Tuesday, May 27, 2008

The Depths, perhaps...

It's a testament to your taste, dear readers....the number of you who questioned why I was conversing with a man who insisted that my lack of Instant Messenger was grounds for a match.com divorce. Several wondered if he was for real. One longtime friend, with whom I mainly communicate online said:

"When did we suddenly become reliant on text messages, instant messenger and e-mail to "get to know" someone? Thats ridiculous. I can e-mail you all day, but we've met and we really got to know each other in person."

The conversation continued another round last night:

From: karin
To: MRothko35
Sent: Monday, May 26, 2008 9:55 PM
Subject: RE: RE: RE: RE: hi

That's an interesting deal-breaker.

From: MRothko35
To: Karin
Subject: RE: RE: RE: RE: hi
Date: Monday, May 26, 2008, 9:59 PM

I know. I’m quirky. Other people have their deal breakers. Mine is IM. :) If you accept mine, I’ll accept one of your's later. ;)
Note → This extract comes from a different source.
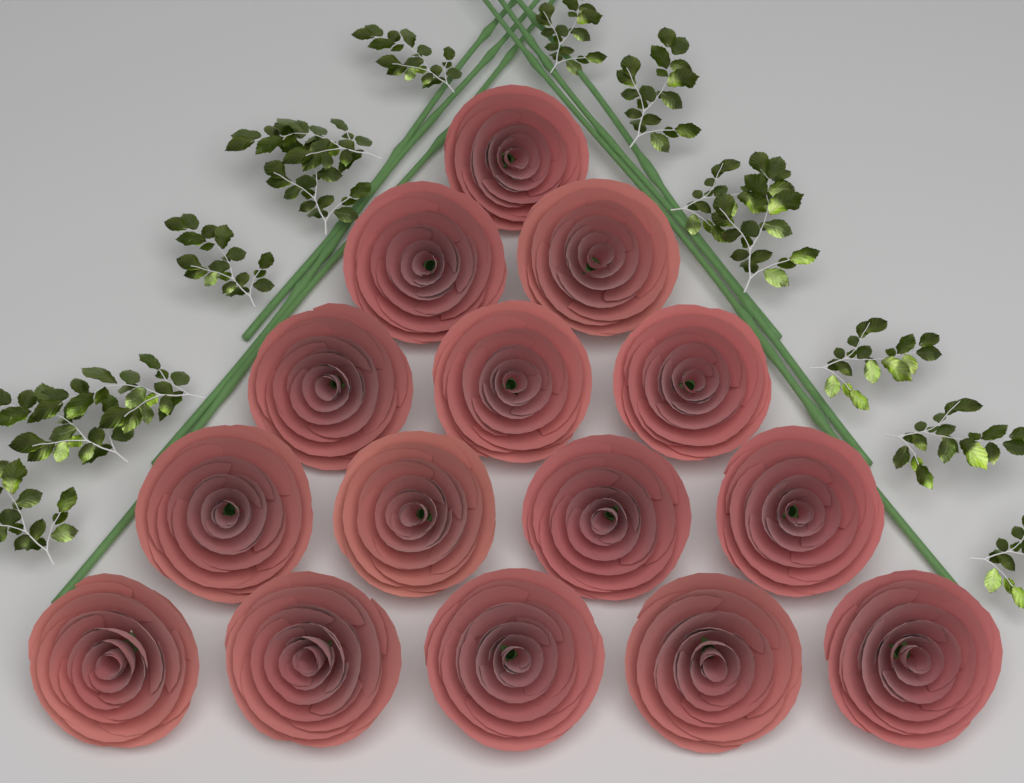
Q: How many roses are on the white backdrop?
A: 15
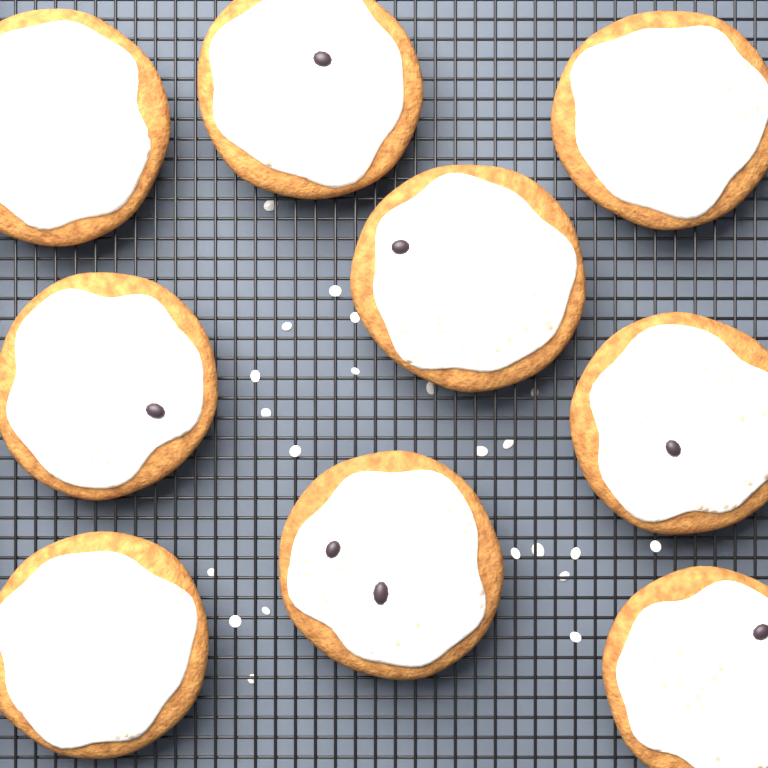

The funny thing is that it’s free. :)

And this from a man who co-opted one of last century's great abstract painters as his moniker.

I'd do well to thank one of the FwaBs, Michael, for locating yet again a prescient link (published yesterday!) on date-site men who insist on Instant Messenger. Is this the sign of a married man fronting single? The flirt looking for sex-only conversation....gratification with no additional goal? A writer who relies on emoticons to say what he can't with words?

Could just be a guy who likes IM. Who am I to judge? I like Dunkin' Donuts Turbo Ice dark with cream and 2 Equals every morning.

For awhile in bed, I brainstormed about what quirk I could use as blackmail of my own.....ability to down a box of GoLean cereal in a single sitting? Chronic tardiness? Perfect musical pitch? By the time I was in the shower this morning, I knew none would do. To acquiesce to a lame request was just that....lame.

But if I find out later MRothko35 actually could channel his namesake artistically.... :-) :-) :-)

Nonetheless. It was early in our relationship for him not to sacrifice for my sake. As R.W. Emerson once said, "Why should one regret if the receiver is not equally generous?"

The article Michael sent was titled "How to navigate online dating's depths." It's a crapshoot sometimes on whether those depths imply a huge pool of choices....or more simply suggest that the pool might be filled with bottom-feeders.

2 comments:

Unknown said...

Maybe it was the ghost of Mark Rothko. And he can't summon corporeality long enough to wait for a return e-mail.

Or else he likes the picture-y emoticons better than colon-close paren. :)

Alissa said...

i am stubborn and obstinate (two of my charming personality traits) so if someone told me that not liking to IM was a dealbreaker, that--the dealbreaker threat--would be MY dealbreaker. (others include political party affiliation, being against gay marriage, not liking cats and/or dogs, never giving homeless people change...) but you are right, maybe he was trying to be cheeky and cute and flirt with you into talking online. hell, maybe he's shy. i just personally get bored t-y-p-i-n-g out a conversation when it seems so much easier to talk on the phone. (i've also been known to judge by voice.) sometimes i wonder if this has to do with my age and that i spent my teenage years on a corded phone (yay three-way conversations!) and not in front of the computer with eight different IM conversations going on in front of me like my sister.

what will you do? i wait with baited breath for further installments. (seriously. i do.)